Be it on Facebook, Twitter, Youtube or Reddit, new research confirms that Americans waste a lot of time fixated on computer screens – time that could be spent doing other things.

Scott Wallsten, an economist at the Technology Policy Institute in Washington D.C., found that time spent using a computer “for leisure” crowds out other activities, such as work, travel, chores and even sleep.

Using data collected by the American Time Use Survey from 2003 to 2011, the study is limited to online “leisure” time. Wallsten found that in 2011, 13 minutes of Americans' average of five free hours daily are used for browsing social networks, reading for non-work purposes, instant messaging, and other activities, according to The Atlantic. While 13 minutes may not seem like a lot, Wallsten found these minutes significantly impact other potential activities.

According to Wallsten’s research, “…the share of the population engaged in online activities has been increasing steadily… each minute of online leisure time is correlated with 0.29 fewer minutes on all other types of leisure.”

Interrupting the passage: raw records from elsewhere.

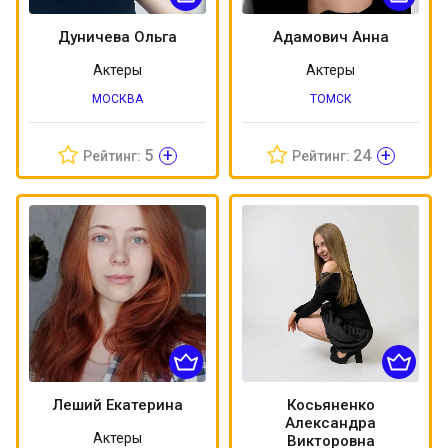
Дуничева Ольга
Адамович Анна
Актеры
Актеры
МОСКВА
ТОМСК
+
+
5
24
Рейтинг:
Рейтинг:
Леший Екатерина
Косьяненко
Александра
Актеры
Викторовна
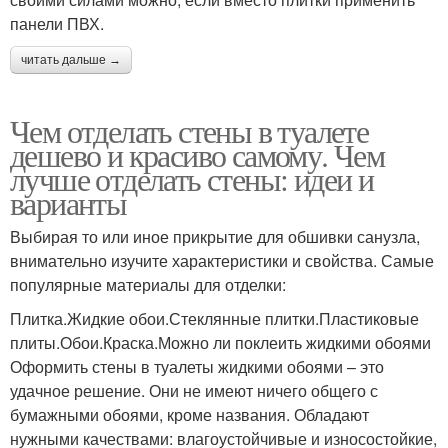
панели ПВХ.
читать дальше →
Чем отделать стены в туалете
дешево и красиво самому. Чем
лучше отделать стены: идеи и
варианты
Выбирая то или иное прикрытие для обшивки санузла,
внимательно изучите характеристики и свойства. Самые
популярные материалы для отделки:
Плитка.Жидкие обои.Стеклянные плитки.Пластиковые
плиты.Обои.Краска.Можно ли поклеить жидкими обоями
Оформить стены в туалеты жидкими обоями – это
удачное решение. Они не имеют ничего общего с
бумажными обоями, кроме названия. Обладают
нужными качествами: влагоустойчивые и износостойкие,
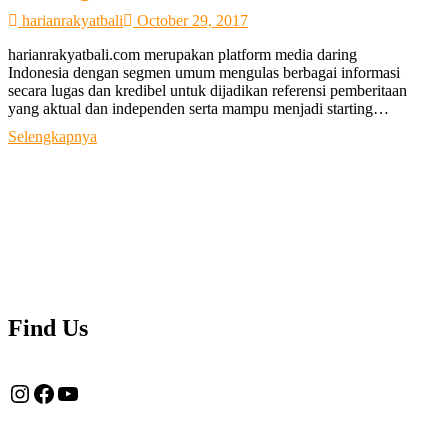
harianrakyatbali
October 29, 2017
harianrakyatbali.com merupakan platform media daring
Indonesia dengan segmen umum mengulas berbagai informasi
secara lugas dan kredibel untuk dijadikan referensi pemberitaan
yang aktual dan independen serta mampu menjadi starting…
Tentang
Selengkapnya
Kami
Find Us
Instagram
Facebook
YouTube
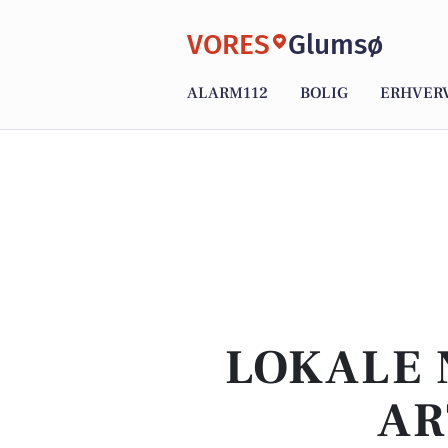
VORES
Glumsø
ALARM112
BOLIG
ERHVER
LOKALE 
AR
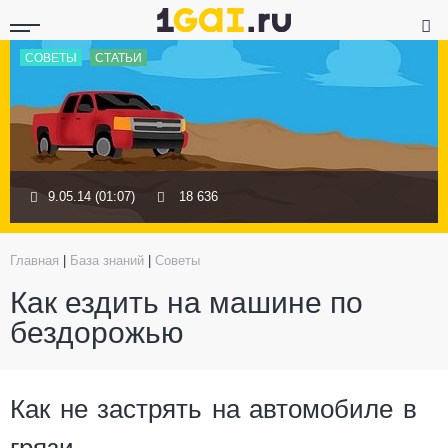
СОВЕТЫ
СТАТЬИ
9.05.14 (01:07)
18 636
Главная
|
База знаний
|
Советы
Как ездить на машине по
бездорожью
Как не застрять на автомобиле в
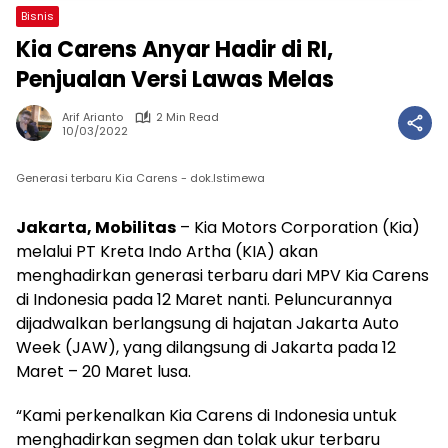
Bisnis
Kia Carens Anyar Hadir di RI,
Penjualan Versi Lawas Melas
Arif Arianto
2 Min Read
10/03/2022
Generasi terbaru Kia Carens - dok.Istimewa
Jakarta, Mobilitas
– Kia Motors Corporation (Kia)
melalui PT Kreta Indo Artha (KIA) akan
menghadirkan generasi terbaru dari MPV Kia Carens
di Indonesia pada 12 Maret nanti. Peluncurannya
dijadwalkan berlangsung di hajatan Jakarta Auto
Week (JAW), yang dilangsung di Jakarta pada 12
Maret – 20 Maret lusa.
“Kami perkenalkan Kia Carens di Indonesia untuk
menghadirkan segmen dan tolak ukur terbaru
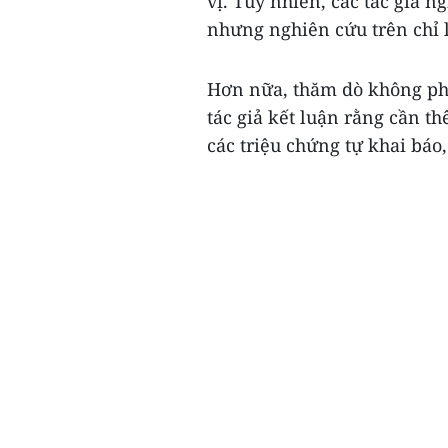
vị. Tuy nhiên, các tác giả 
nhưng nghiên cứu trên chỉ 
Hơn nữa, thăm dò không phâ
tác giả kết luận rằng cần t
các triệu chứng tự khai báo,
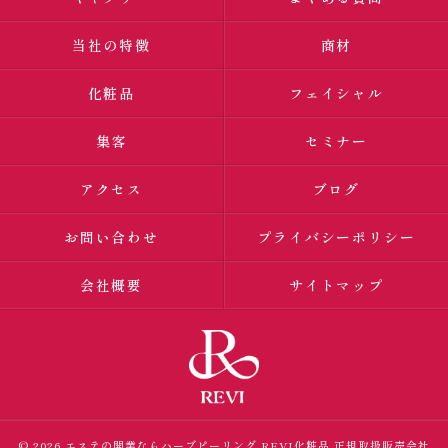
当社の特徴
商材
化粧品
フェイシャル
集客
セミナー
アクセス
ブログ
お問い合わせ
プライバシーポリシー
会社概要
サイトマップ
© 2026 エステの開業ならハーブピーリング
REVI化粧品 正規取扱販売会社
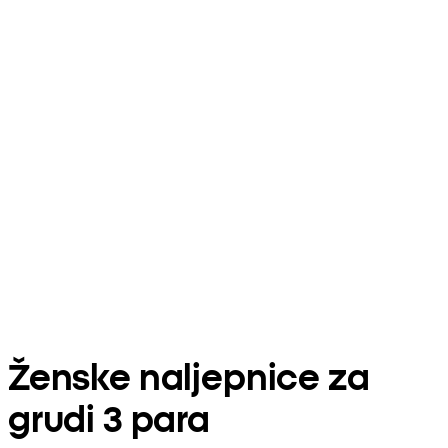
Ženske naljepnice za
grudi 3 para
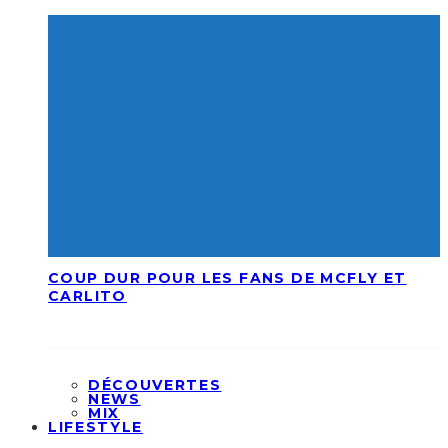
COUP DUR POUR LES FANS DE MCFLY ET
CARLITO
DÉCOUVERTES
NEWS
MIX
LIFESTYLE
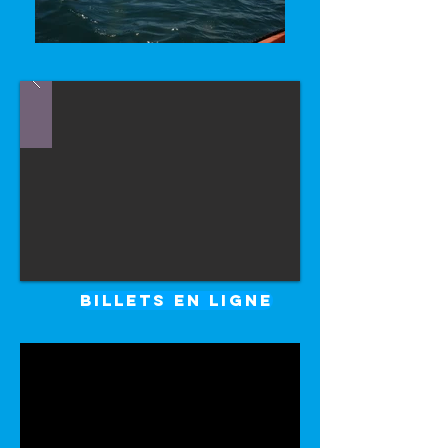
BILLETS EN LIGNE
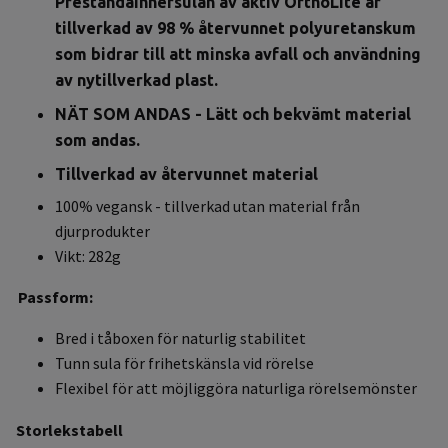
Prestandainnersulan av aktiv OrthoLite är
tillverkad av 98 % återvunnet polyuretanskum
som bidrar till att minska avfall och användning
av nytillverkad plast.
NÄT SOM ANDAS - Lätt och bekvämt material
som andas.
Tillverkad av återvunnet material
100% vegansk - tillverkad utan material från
djurprodukter
Vikt: 282g
Passform:
Bred i tåboxen för naturlig stabilitet
Tunn sula för frihetskänsla vid rörelse
Flexibel för att möjliggöra naturliga rörelsemönster
Storlekstabell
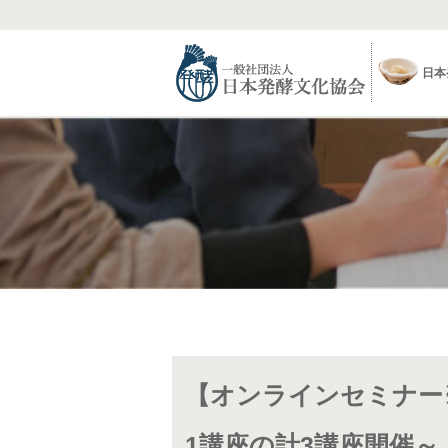
日本
【オンラインセミナー
1講座の計3講座開催～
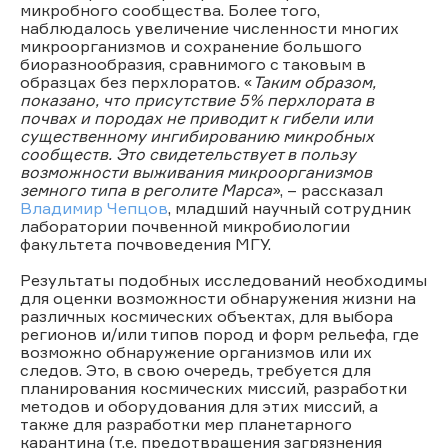
микробного сообщества. Более того,
наблюдалось увеличение численности многих
микроорганизмов и сохранение большого
биоразнообразия, сравнимого с таковым в
образцах без перхлоратов. «
Таким образом,
показано, что присутствие 5% перхлората в
почвах и породах не приводит к гибели или
существенному ингибированию микробных
сообществ. Это свидетельствует в пользу
возможности выживания микроорганизмов
земного типа в реголите Марса
», – рассказал
Владимир Чепцов
, младший научный сотрудник
лаборатории почвенной микробиологии
факультета почвоведения МГУ.
Результаты подобных исследований необходимы
для оценки возможности обнаружения жизни на
различных космических объектах, для выбора
регионов и/или типов пород и форм рельефа, где
возможно обнаружение организмов или их
следов. Это, в свою очередь, требуется для
планирования космических миссий, разработки
методов и оборудования для этих миссий, а
также для разработки мер планетарного
карантина (т.е. предотвращения загрязнения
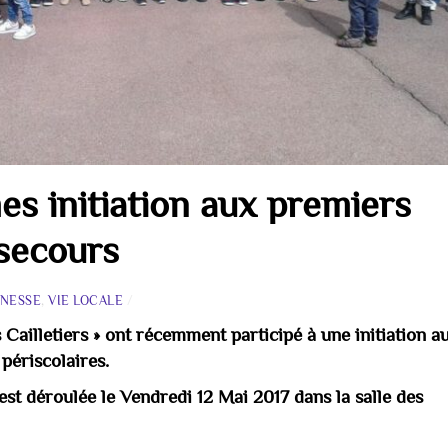
s initiation aux premiers
secours
UNESSE
,
VIE LOCALE
/
s Cailletiers » ont récemment participé à une initiation a
périscolaires.
est déroulée le Vendredi 12 Mai 2017 dans la salle des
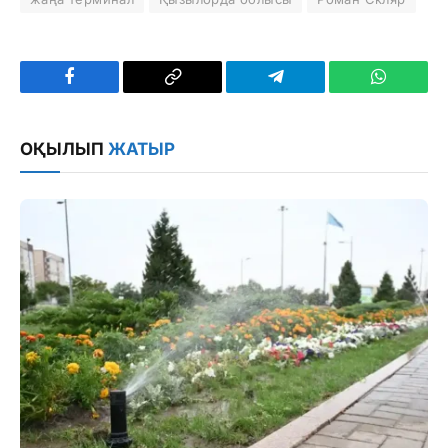
Facebook
Copy
Telegram
WhatsAp
Link
ОҚЫЛЫП
ЖАТЫР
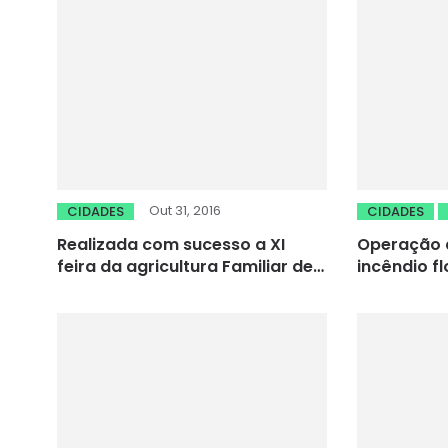
Out 31, 2016
CIDADES
CIDADES
Realizada com sucesso a XI
Operação d
feira da agricultura Familiar de
incêndio f
Parambu
apoio de a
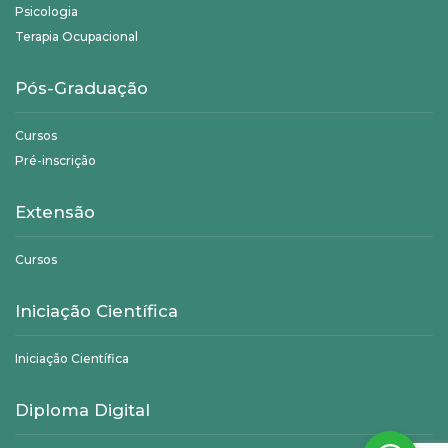
Psicologia
Terapia Ocupacional
Pós-Graduação
Cursos
Pré-inscrição
Extensão
Cursos
Iniciação Científica
Iniciação Científica
Diploma Digital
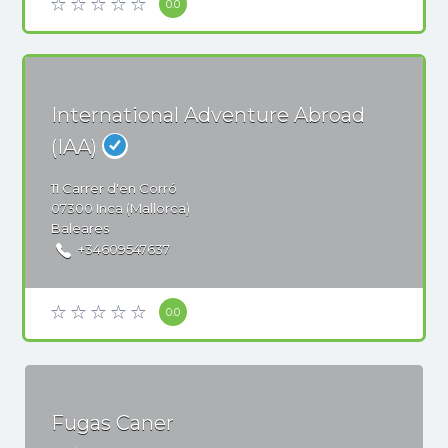
0.0
International Adventure Abroad
(IAA)
11
Carrer d'en Corró
07300
Inca (Mallorca)
Baleares
+34609547637
0.0
Fugas Caner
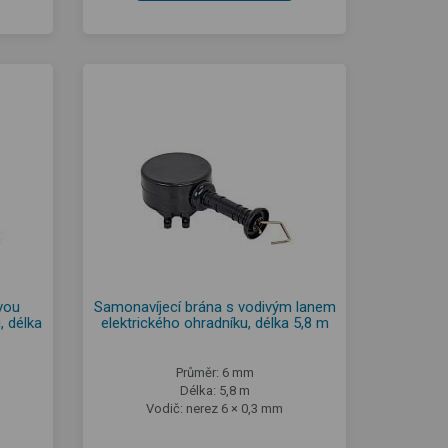
vou
Samonavíjecí brána s vodivým lanem
, délka
elektrického ohradníku, délka 5,8 m
Průměr: 6 mm
Délka: 5,8 m
Vodič: nerez 6 × 0,3 mm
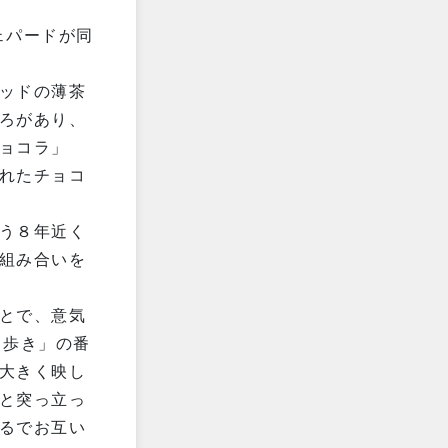
ェパードが同
ッドの薄茶
ろがあり、
ョコラ」
れたチョコ
う８年近く
組み合いを
とで、意気
コ歩き」の番
大きく映し
と突っ立っ
るでお互い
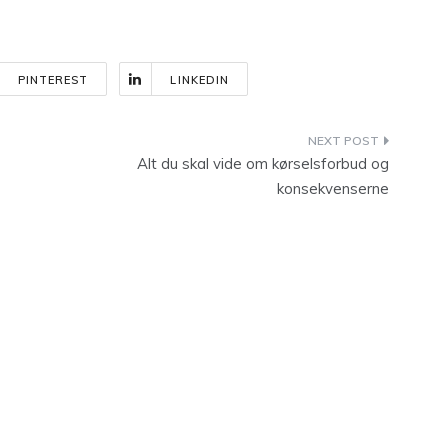
PINTEREST
LINKEDIN
Alt du skal vide om kørselsforbud og
konsekvenserne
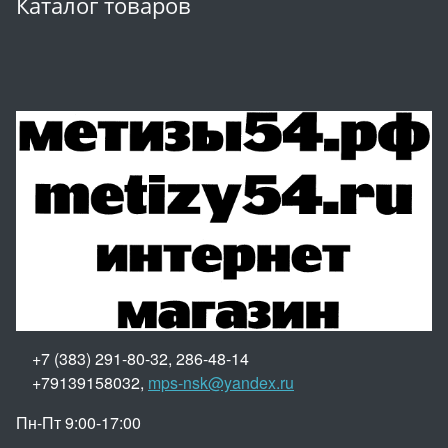
Каталог товаров
+7 (383) 291-80-32, 286-48-14
+79139158032,
mps-nsk@yandex.ru
Пн-Пт 9:00-17:00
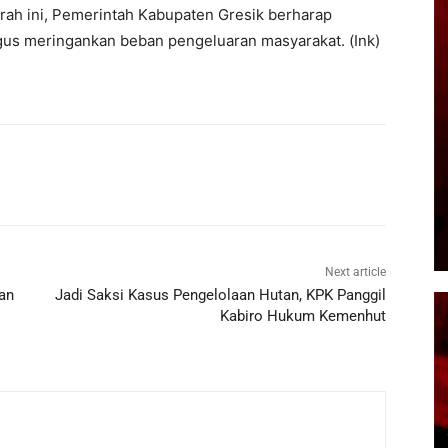
h ini, Pemerintah Kabupaten Gresik berharap
ligus meringankan beban pengeluaran masyarakat. (Ink)
Next article
an
Jadi Saksi Kasus Pengelolaan Hutan, KPK Panggil
Kabiro Hukum Kemenhut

This means that computer usage has a notable impact on other aspects of American’s lives. The Atlantic breaks down Wallsten’s research thusly:

For every minute spent on the computer, the average American spends:

  • 16 fewer seconds working
  • Seven fewer seconds sleeping
  • Six fewer seconds traveling
  • Four fewer seconds doing household chores
  • Three fewer seconds educating themselves

Averaged out, education is one of the least impacted elements. However, The Atlantic reports this impact is stronger in young people. Wallsten found that every minute a 15- to 19-year-old spends online translates to 18 fewer seconds engaged in educational activities. For those aged 20 to 24, the same minute is associated with losing about seven seconds of educational activity.

Offline socializing also takes a hit. Wallsten’s research shows that from 2003 to 2011, the average American cut face to face socializing time by nearly 5 minutes, according to The Atlantic.

Although the research does not prove online activity directly causes these deficits, Wallsten concludes, “that online activities… are not free from opportunity cost,” according to The Atlantic.